■ **Text excerpt**
:::

Once upon a time I had this friend at work who identified as Christian. That was cool, because I did too. We would talk about Christian things and had a lot of common ground, and could share a lot about Christian culture, God and people, and other things of that nature. It was nice to have short hand for discussing some of those things. We spoke a lot of Christianese.
I think Christianese is great. It is good and important to have a shared language to talk about things that are important to you. For crying out loud, Klingon can be studied at the Klingon Language Institute in Flourtown, Pennsylvania (I swear I’m not making that up) and as of 2008, about 25,000 Elvish words have been published (okay, Quenya, not Elvish, but I nerdgress). My point is, people come up with shared language to talk about things that they care about with groups of people who care about those things too. And that’s a good thing.
BUT. It’s only useful to a point. Please allow me to illustrate something quite on the other side of that point.
Once upon a time, later, my boss was asking me about one of the ways we live the life of Jesus in the world. It had recently come to her attention that I am Quite Religious (it is worth mentioning that this was only after I’d worked there for 2 years and had been asked repeatedly to talk about my beliefs in ways I preferred not to and so had declined), and so she was asking me what we do. At that time, we had a big family-style dinner at our house every Friday, and people would come. Most of them would be Christians, though not all. It was a chance for us to connect and share and be encouraged by each other because living the life of Jesus in the world can be HARD.

:::

■ **Given exercise A**
In the post about Christianese, where does it say Klingon can be studied?
■ **Given exercise B**
Write the next few paragraphs of the post about Christianese, picking up after its last sentence.

■ **Data shown**

:::

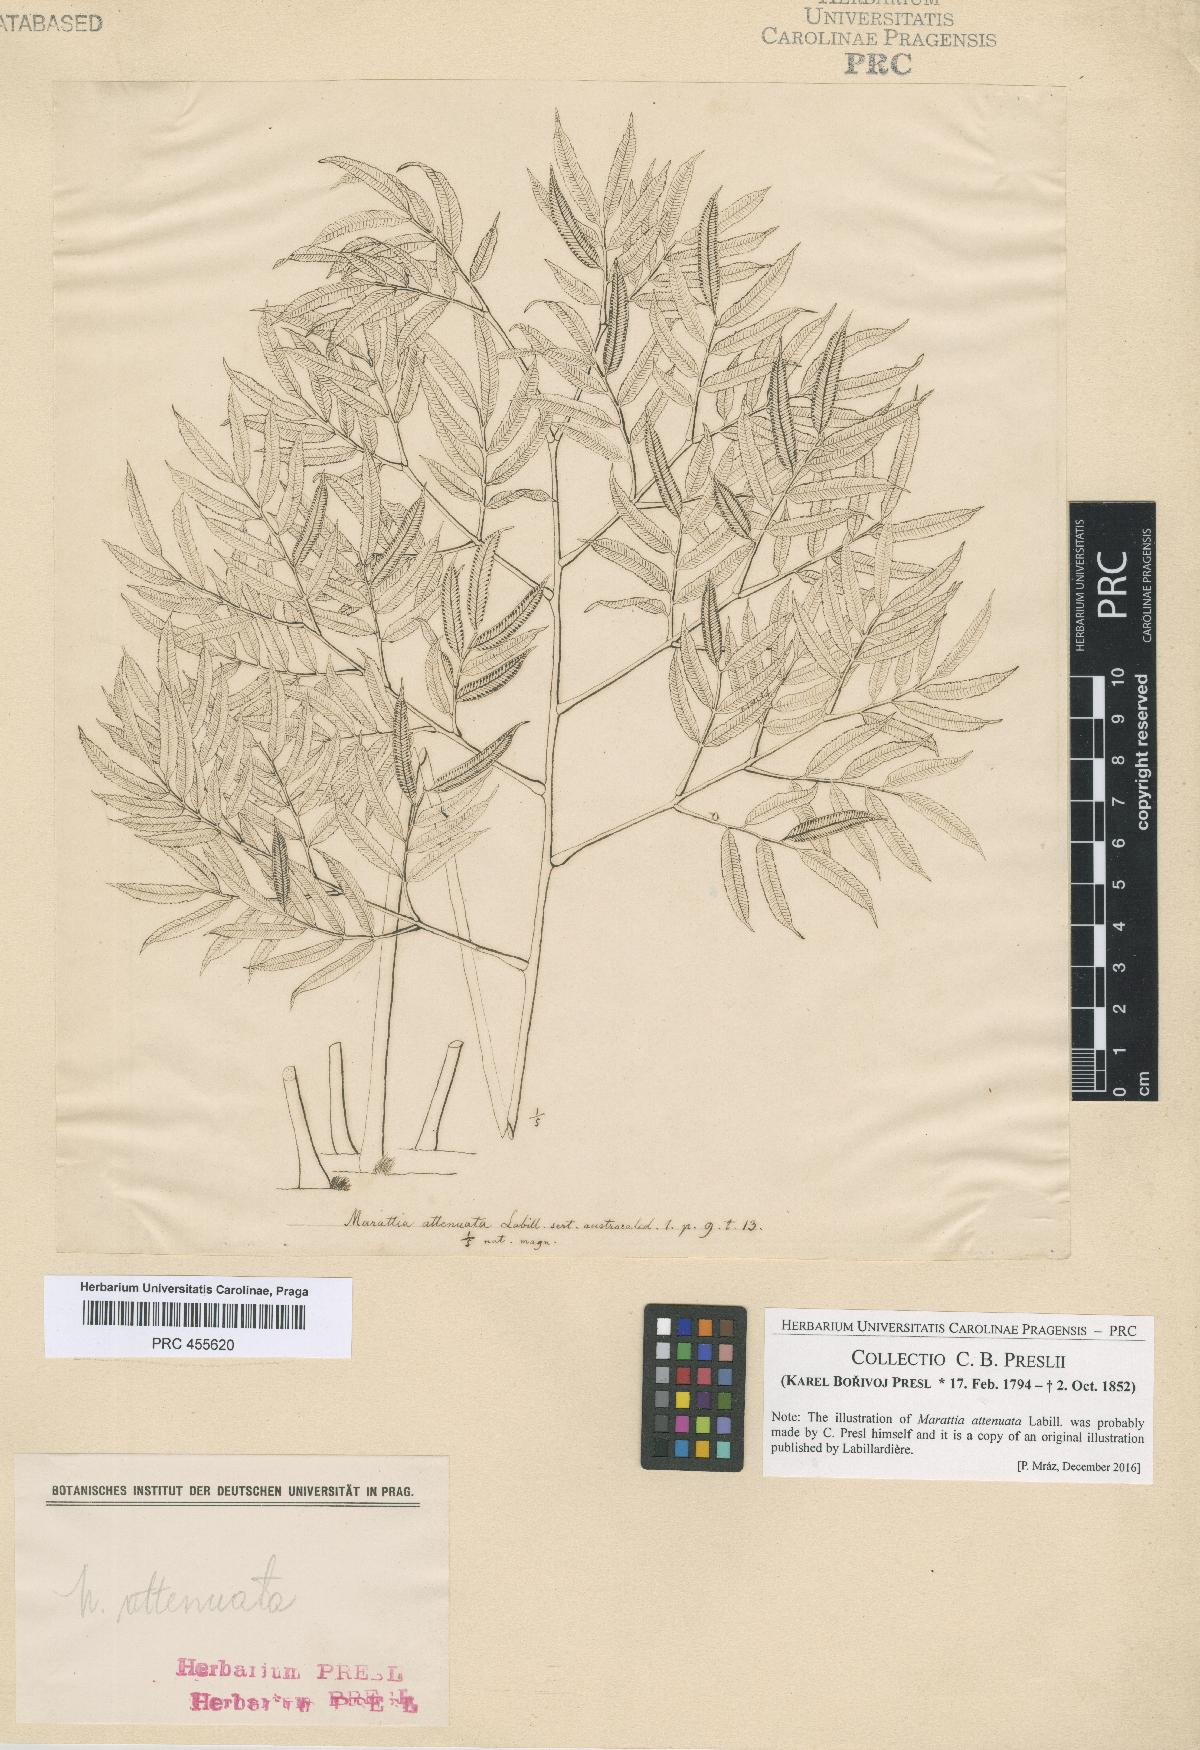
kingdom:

:::

■ **Result A**
At the Klingon Language Institute in Flourtown, Pennsylvania.

■ **Result B**
Anyhow, I was explaining all of this to my boss (who is Jewish) in front of my friend. I said most of that and then at some point she rolled her eyes, leaned in front of me, and said “That’s when she has her fellowship time.”
And I realized: oh…she feels like she is explaining something clearly that I am not. Though from the confused look our boss gave her, I would say that was not true.
The point at which Christianese becomes unhelpful is when we are talking to someone who is not part of American Christian Subculture (though arguably, there are many Christianese words that need a thorough redefining for a lot of us if Christians are actually going to do things that Jesus says to do; but that’s another post altogether). If you are discussing atonement, sinfulness, fellowship, sanctification…or any of a number of very important issues, it is important to have a way to talk about those things that will reflect their importance (it is also important to make sure that when you are speaking Christianese you agree or at least are clear about someone else’s definition of a word). But you wouldn’t go into your average local restaurant and try to order in Klingon or Elvish (although if you find a place where you can order in Elvish please let me know because I want to go to there). Or if you did, you probably wouldn’t expect everyone there to know what you were saying. Why? Because that would be nonsensical. Context matters.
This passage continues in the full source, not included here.